Erkan Yağcı: Aslında tam tersine olması gerekiyor. Sendikalarımızın işçisini örgütlemesi, cesaretlendirmesi, onun bu anlamda girişken olmasını sağlaması gerekirken, bugün işçiler sendikalara yaptırım uygulayarak, onları zorlayarak bir takım koşulları kendilerine sağlamasının peşine düşmüşler. Ben zaten birleşemiyorum diye bağırıyorum çağırıyorum. Zaten ben bunun için sendikaya gitmişim. Evet doğrudur sendikalara, anayasada belirtilen çerçevede hareket etme şansı verilmiş ve mücadelesi kısıtlanmış. Bu doğrultuda sendika kendi öğretilerini programlayıp işçiye duyurmak zorundadır.

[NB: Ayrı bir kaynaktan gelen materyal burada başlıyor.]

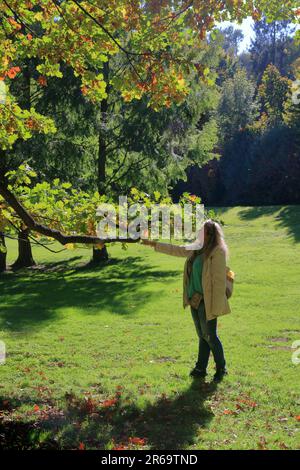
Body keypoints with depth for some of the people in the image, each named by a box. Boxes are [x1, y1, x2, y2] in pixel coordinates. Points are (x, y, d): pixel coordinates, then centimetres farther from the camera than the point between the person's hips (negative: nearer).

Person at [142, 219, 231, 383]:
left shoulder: (217, 252, -15)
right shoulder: (196, 249, 10)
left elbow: (219, 280, -17)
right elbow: (175, 250, 23)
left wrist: (216, 306, -19)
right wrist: (154, 244, 25)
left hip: (207, 302, -7)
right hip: (195, 300, 7)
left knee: (210, 336, 1)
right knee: (202, 336, 14)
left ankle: (221, 368, 17)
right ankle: (200, 368, 21)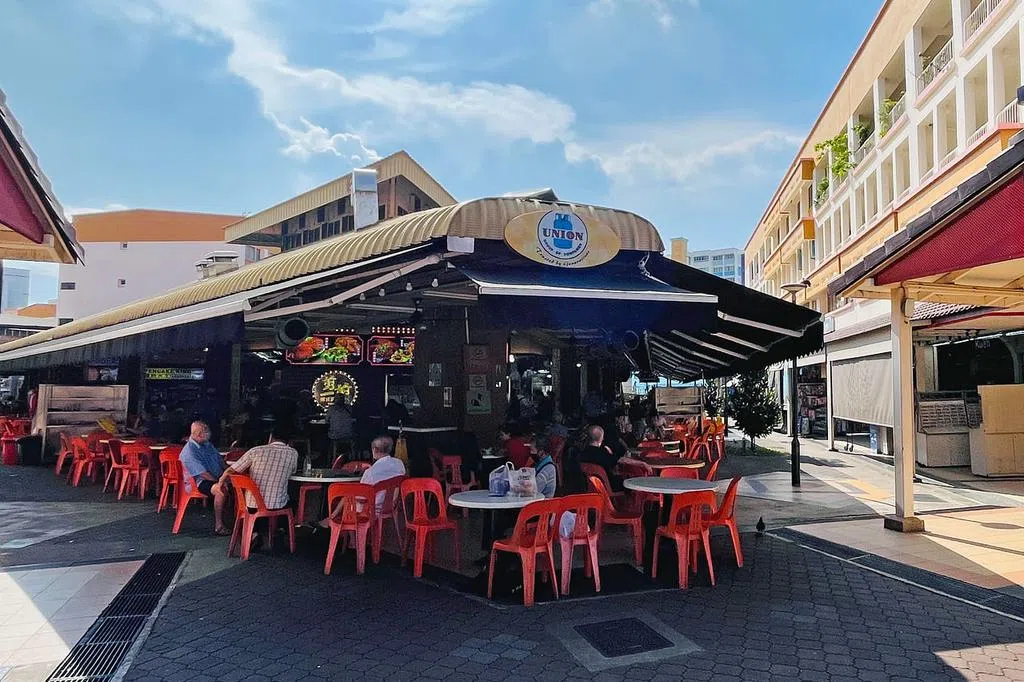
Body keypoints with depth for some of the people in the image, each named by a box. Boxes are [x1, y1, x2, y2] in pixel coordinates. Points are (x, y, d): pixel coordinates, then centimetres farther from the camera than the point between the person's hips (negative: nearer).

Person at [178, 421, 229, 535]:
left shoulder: (208, 445, 14)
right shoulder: (189, 451, -12)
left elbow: (221, 462, 19)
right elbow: (202, 473, -18)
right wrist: (219, 482, -18)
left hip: (217, 478, 8)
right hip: (199, 482, -8)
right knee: (221, 490, -35)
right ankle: (218, 526, -27)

Bir takım yasal sınırlamalar, engeller var bugün sendikaların önünde, fakat bugün sendikalar oynamaları gereken rolü dahi oynamıyorlar.

Açıkçası örgütlenme ruhunu içimizde hissedebilmek için örgütlenmeyi güçlendirecek, finansmanları sağlayacak bir kurum gerekiyor. Bu aynı zamanda bir dayanaktır. Biz şahsen böyle bir oluşum görmedik bugüne kadar. Bizim için, özellikle direnişimizin pasifize edildiği noktalarda, en önemli unsur işin ekonomik boyutu oldu. Biz kendimizi orada eylem için her türlü şeye hazırlıyoruz, ama arkada ailemiz, çoluk çocuğumuz, geçim derdimiz var. İnsanlar para kazanmak için farklı yerlerde iş aramanın derdine düşüyor. Bu konuyla sivil toplum örgütleri, sendikalar ilgilenmeli. Ama öyle ama böyle, bunu yapmak zorunda. İkinci safhasında bilinçli bir mücadele ve örgütlenme ağı örmek zorunda. Sendikalarımızn içindeki örgütsüz zihniyeti aşmanın bir yolu da budur. Gönül isterdi ki bütün kurumlar biraraya gelip bir platform oluştursun ve bundan tüm kurumlar kendilerine pay çıkartarak elinden geldiğince destek versin. Böyle olduğu zaman “İşçiler birlik olsa dünya yerinden oynar!” sloganı karşılık bulur. O zaman ağası, paşası, şu sendika başkanı falan değil de bir işçi kitlesi, işçi iktidarı hakimiyeti olur. Sadece ekmek mücadelesi değil bu aynı zamanda haysiyet, onur, özgürlük mücadelesidir. Bugün eylemde olan bütün herkesin, öğrencisi, işçisi, köylüsünün buluştuğu tek nokta vardır; o da emek mücadelesidir. Biz örneğin üniversite öğrencilerine destek vermeye gittik. Aslında biz kendimize verdik desteği, onlardan da bunu talep ettik.

Atilla Atalay: Belediye tarafından evleri yıkılmak istenen insanlar bizleri ziyarete geldiler. Yani sorunlarımız ortak.

- Son olarak söylemek istedikleriniz?

Erkan Yağcı: Bütün sendikaların, kurumların temsilcilerine, görev alan tüm insanlara şunu söylüyorum; işçi olun ve işçi gibi davranın. Başka türlü düşünürseniz kesinlikle işçi ve emekçiyi algılayamaz ve anlayamazsınız. Onları da bir taraf olarak karşınıza alırsınız.

Atilla Atalay: Biz işyerimizde şube başkanımıza “sendika biziz” dedik.